The Gumball Rally was and is one of his most popular films, but again he's getting lost in an ensemble. Following Death Race 2000, there was a road rash of trans-continental race movies, inspired by an actual, illegal event (the only way to win was to break the speed limits). Gumball is far funnier than its 1976 rival Cannonball (also known as Carquake) but was completely overtaken by The Cannonball Run movies (1981, 1984), which needed a truckload of extra star power in order to inject fresh fuel into a treadbare format. A bunch of wacky characters, endless stuntwork, road movies lite.


But while Sarrazin gets lost in the mayhem, he was the main event in The Reincarnation Of Peter Proud, which I still really like. While the central mystery can easily be solved by reading the title, it's quite a hypnotic film, helped hugely by Jerry Goldsmith's soundtrack. We sympathise with Peter's plight when he realises that stuff in his dreams actually exists. The plot thickens when he stumbles into a passionate relationship during his quest for the truth. Once again, Sarrazin plays a lost soul searching for his identity.


The eighties saw him depend on TV, including frequent sci-fi roles (The Outer Limits, Deep Space Nine) and it was a long time before I saw him again in anything, in the later Harry Palmer movies Bullet To Beijing and Midnight In Saint Petersburg, opposite Michael Caine. His last movie was a horror, FearDotCom.

Given problem 1 ▸ Can you retype the whole passage on Sarrazin's films, word for word?
The passage and the entries are separate material.

Records provided ▸

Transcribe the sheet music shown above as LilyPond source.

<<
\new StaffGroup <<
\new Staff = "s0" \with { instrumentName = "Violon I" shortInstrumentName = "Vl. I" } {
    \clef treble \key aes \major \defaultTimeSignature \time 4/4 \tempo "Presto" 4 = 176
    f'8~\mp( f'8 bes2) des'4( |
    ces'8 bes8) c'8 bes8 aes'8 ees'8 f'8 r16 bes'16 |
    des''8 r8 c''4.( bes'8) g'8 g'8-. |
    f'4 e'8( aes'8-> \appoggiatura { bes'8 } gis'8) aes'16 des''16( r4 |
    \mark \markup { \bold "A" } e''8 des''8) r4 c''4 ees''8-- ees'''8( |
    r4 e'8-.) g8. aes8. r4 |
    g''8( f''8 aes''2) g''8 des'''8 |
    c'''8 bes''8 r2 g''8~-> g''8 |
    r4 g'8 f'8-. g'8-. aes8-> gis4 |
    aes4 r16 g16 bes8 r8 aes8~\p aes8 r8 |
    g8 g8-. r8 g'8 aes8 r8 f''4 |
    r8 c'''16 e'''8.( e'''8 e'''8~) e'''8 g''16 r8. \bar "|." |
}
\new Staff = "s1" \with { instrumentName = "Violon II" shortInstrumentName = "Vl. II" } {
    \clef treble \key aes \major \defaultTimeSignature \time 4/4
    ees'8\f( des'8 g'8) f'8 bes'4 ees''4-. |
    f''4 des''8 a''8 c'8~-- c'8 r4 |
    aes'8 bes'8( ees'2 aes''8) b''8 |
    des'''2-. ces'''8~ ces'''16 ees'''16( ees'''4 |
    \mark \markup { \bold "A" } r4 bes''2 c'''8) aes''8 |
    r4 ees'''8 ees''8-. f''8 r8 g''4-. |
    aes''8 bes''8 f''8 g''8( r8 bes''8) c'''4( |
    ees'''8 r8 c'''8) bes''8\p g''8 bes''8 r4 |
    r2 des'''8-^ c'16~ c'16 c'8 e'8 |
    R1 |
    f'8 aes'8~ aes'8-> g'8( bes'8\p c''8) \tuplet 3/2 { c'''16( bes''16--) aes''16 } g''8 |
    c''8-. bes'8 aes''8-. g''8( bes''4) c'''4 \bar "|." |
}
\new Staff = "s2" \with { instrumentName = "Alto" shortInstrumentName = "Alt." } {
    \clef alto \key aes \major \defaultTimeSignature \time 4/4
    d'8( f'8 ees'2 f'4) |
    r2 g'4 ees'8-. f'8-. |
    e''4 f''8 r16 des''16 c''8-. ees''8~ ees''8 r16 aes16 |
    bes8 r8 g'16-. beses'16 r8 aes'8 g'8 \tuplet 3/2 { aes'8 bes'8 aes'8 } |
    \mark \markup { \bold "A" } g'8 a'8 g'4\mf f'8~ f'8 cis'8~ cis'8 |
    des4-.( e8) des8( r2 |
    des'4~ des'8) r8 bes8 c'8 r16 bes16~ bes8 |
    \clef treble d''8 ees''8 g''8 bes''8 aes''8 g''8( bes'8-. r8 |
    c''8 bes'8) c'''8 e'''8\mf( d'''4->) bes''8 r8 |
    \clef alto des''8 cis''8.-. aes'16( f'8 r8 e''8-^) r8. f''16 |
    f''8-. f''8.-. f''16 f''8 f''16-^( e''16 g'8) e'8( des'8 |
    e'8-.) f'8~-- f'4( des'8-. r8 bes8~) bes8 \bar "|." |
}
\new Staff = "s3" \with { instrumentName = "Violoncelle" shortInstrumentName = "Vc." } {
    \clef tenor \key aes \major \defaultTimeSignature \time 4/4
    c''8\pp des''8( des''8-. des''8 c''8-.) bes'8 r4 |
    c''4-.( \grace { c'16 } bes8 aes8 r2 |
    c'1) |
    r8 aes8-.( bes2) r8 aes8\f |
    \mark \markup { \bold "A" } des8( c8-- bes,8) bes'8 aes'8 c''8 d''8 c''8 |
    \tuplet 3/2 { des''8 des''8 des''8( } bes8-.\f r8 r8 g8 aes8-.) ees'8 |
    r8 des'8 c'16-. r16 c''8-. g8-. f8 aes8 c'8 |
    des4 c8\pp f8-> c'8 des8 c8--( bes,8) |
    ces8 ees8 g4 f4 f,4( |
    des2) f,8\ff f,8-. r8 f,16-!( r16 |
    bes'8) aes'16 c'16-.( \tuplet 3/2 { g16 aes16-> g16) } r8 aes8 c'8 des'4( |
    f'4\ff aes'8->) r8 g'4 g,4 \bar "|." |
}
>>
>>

---

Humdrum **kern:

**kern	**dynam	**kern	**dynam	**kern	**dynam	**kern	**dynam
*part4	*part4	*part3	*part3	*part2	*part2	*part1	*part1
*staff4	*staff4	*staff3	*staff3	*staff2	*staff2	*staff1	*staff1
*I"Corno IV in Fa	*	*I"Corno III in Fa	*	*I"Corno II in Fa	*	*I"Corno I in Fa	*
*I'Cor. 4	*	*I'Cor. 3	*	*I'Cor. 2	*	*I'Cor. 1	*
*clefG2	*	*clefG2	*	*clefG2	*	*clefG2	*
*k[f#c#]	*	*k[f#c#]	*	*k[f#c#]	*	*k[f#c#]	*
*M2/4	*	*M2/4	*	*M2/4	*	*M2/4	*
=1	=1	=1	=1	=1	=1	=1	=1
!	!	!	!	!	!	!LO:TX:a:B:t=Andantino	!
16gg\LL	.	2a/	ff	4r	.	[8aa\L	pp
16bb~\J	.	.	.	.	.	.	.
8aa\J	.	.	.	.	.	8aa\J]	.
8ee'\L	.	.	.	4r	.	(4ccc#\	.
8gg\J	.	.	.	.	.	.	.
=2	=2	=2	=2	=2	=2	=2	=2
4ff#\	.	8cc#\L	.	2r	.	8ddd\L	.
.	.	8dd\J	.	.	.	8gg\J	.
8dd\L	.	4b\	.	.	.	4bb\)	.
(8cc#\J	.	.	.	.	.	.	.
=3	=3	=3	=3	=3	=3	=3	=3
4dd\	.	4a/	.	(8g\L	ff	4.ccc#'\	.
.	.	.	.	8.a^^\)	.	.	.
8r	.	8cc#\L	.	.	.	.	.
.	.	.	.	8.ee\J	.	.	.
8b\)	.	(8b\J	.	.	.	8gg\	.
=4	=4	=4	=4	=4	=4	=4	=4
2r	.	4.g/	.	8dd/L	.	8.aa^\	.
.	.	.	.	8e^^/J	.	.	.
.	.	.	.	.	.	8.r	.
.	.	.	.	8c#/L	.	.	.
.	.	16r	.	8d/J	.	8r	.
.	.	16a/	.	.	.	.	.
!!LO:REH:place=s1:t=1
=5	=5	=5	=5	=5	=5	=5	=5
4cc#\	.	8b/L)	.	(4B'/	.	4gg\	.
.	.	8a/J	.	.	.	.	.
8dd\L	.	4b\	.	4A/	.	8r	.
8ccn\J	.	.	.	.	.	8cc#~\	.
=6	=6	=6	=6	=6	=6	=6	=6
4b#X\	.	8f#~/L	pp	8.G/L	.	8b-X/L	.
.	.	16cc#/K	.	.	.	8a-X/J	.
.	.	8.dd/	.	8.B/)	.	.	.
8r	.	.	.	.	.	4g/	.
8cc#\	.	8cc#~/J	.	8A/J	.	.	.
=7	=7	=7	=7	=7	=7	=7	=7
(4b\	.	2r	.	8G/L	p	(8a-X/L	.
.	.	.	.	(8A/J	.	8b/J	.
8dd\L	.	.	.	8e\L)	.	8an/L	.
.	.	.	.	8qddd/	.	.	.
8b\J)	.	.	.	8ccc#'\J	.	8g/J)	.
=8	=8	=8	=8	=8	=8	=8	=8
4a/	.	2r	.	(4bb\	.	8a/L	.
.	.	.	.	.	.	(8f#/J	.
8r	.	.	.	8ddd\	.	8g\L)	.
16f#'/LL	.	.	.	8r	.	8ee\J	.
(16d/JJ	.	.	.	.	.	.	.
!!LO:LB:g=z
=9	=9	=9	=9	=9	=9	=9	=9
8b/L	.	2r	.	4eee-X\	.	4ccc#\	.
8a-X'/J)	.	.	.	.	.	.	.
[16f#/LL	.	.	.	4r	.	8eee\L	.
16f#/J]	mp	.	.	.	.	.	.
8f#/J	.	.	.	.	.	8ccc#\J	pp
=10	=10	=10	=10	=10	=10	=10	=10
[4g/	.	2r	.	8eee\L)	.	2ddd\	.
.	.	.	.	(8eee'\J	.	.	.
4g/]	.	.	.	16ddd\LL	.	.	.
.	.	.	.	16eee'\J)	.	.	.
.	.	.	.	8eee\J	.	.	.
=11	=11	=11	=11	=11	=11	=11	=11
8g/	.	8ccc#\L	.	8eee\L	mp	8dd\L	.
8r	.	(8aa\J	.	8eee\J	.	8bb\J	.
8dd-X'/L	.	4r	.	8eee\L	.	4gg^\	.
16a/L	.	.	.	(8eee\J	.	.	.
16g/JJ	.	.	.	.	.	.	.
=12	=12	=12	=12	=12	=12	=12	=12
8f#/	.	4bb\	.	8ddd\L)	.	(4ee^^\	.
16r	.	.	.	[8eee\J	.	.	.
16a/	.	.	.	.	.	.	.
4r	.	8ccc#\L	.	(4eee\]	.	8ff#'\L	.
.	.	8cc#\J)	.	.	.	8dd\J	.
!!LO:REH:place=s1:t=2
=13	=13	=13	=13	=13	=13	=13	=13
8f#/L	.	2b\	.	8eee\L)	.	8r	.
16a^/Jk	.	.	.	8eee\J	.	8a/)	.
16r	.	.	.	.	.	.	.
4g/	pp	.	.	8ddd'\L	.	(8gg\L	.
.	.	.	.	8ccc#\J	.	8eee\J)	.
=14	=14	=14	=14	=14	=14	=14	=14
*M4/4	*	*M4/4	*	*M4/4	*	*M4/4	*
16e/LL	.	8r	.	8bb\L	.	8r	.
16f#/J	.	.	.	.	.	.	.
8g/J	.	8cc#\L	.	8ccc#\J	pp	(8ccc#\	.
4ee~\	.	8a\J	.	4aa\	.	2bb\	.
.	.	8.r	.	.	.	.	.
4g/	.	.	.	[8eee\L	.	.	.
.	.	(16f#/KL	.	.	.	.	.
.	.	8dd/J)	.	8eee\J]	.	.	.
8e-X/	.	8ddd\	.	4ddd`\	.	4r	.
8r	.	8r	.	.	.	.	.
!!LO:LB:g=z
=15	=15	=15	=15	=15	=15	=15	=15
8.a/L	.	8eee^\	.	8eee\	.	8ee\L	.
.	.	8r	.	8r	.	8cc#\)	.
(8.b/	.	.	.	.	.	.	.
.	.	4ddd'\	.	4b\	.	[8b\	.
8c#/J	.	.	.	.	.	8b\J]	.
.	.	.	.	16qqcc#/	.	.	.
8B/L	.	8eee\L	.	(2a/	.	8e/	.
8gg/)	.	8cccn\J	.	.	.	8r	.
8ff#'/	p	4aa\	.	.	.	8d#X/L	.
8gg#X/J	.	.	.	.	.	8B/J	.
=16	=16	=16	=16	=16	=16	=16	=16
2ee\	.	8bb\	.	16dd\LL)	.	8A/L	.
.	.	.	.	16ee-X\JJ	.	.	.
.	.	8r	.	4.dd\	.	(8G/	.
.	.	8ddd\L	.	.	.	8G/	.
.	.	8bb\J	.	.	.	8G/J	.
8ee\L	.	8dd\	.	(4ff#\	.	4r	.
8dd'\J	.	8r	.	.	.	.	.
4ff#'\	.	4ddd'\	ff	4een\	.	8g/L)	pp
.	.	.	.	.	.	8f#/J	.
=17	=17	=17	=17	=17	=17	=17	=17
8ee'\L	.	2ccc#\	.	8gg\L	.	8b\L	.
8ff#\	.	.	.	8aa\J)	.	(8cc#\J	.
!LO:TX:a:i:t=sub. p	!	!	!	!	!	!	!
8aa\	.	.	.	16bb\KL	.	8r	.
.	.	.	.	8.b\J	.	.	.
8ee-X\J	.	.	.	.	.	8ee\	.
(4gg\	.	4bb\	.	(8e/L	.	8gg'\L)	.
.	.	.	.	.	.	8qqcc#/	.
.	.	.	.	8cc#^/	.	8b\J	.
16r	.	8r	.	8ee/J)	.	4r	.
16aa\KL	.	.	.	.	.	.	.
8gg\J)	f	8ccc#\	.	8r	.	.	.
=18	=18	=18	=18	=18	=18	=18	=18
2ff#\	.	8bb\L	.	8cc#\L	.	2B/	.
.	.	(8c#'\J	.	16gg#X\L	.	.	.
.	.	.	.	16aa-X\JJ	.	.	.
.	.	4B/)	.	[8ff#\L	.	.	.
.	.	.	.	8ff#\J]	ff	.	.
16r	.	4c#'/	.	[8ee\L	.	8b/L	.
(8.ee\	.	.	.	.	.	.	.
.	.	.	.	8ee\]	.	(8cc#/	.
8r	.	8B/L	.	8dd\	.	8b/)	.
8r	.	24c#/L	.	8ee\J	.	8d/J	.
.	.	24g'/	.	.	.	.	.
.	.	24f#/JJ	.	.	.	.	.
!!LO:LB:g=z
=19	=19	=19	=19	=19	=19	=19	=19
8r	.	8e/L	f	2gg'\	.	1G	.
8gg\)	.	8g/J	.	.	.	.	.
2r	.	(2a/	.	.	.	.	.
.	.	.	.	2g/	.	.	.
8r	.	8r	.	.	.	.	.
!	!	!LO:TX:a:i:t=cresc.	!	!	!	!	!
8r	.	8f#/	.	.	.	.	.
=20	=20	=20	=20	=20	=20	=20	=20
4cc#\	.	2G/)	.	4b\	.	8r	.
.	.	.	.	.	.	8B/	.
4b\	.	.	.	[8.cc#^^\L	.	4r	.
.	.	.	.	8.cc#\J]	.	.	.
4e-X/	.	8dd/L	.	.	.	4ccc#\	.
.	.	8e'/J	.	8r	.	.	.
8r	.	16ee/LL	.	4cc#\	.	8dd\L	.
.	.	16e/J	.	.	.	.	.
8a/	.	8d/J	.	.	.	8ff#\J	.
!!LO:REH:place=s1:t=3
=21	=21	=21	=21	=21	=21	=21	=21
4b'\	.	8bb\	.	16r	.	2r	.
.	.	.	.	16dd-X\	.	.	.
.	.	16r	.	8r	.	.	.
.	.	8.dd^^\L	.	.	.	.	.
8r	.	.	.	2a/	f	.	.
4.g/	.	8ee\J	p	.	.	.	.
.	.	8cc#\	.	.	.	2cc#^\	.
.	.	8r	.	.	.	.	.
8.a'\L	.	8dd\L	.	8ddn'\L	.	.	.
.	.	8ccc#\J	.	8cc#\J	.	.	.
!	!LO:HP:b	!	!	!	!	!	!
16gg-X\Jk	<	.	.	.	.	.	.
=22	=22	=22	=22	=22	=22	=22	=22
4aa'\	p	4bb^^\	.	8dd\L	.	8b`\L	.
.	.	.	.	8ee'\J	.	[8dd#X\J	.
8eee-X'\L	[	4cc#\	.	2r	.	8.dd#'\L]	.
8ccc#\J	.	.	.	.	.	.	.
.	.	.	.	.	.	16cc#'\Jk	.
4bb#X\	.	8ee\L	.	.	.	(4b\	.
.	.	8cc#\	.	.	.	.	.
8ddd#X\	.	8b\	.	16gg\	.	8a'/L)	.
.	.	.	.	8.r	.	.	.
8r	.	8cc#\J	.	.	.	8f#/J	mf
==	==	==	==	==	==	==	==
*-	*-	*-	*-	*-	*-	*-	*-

Given problem 2 ▸ Which lines in the entries contain the string "with"? Gather each of them and copy it out in full.

Full response 1 ▸
The Gumball Rally was and is one of his most popular films, but again he's getting lost in an ensemble. Following Death Race 2000, there was a road rash of trans-continental race movies, inspired by an actual, illegal event (the only way to win was to break the speed limits). Gumball is far funnier than its 1976 rival Cannonball (also known as Carquake) but was completely overtaken by The Cannonball Run movies (1981, 1984), which needed a truckload of extra star power in order to inject fresh fuel into a treadbare format. A bunch of wacky characters, endless stuntwork, road movies lite.


But while Sarrazin gets lost in the mayhem, he was the main event in The Reincarnation Of Peter Proud, which I still really like. While the central mystery can easily be solved by reading the title, it's quite a hypnotic film, helped hugely by Jerry Goldsmith's soundtrack. We sympathise with Peter's plight when he realises that stuff in his dreams actually exists. The plot thickens when he stumbles into a passionate relationship during his quest for the truth. Once again, Sarrazin plays a lost soul searching for his identity.


The eighties saw him depend on TV, including frequent sci-fi roles (The Outer Limits, Deep Space Nine) and it was a long time before I saw him again in anything, in the later Harry Palmer movies Bullet To Beijing and Midnight In Saint Petersburg, opposite Michael Caine. His last movie was a horror, FearDotCom.

Full response 2 ▸
\new Staff = "s0" \with { instrumentName = "Violon I" shortInstrumentName = "Vl. I" } {
\new Staff = "s1" \with { instrumentName = "Violon II" shortInstrumentName = "Vl. II" } {
\new Staff = "s2" \with { instrumentName = "Alto" shortInstrumentName = "Alt." } {
\new Staff = "s3" \with { instrumentName = "Violoncelle" shortInstrumentName = "Vc." } {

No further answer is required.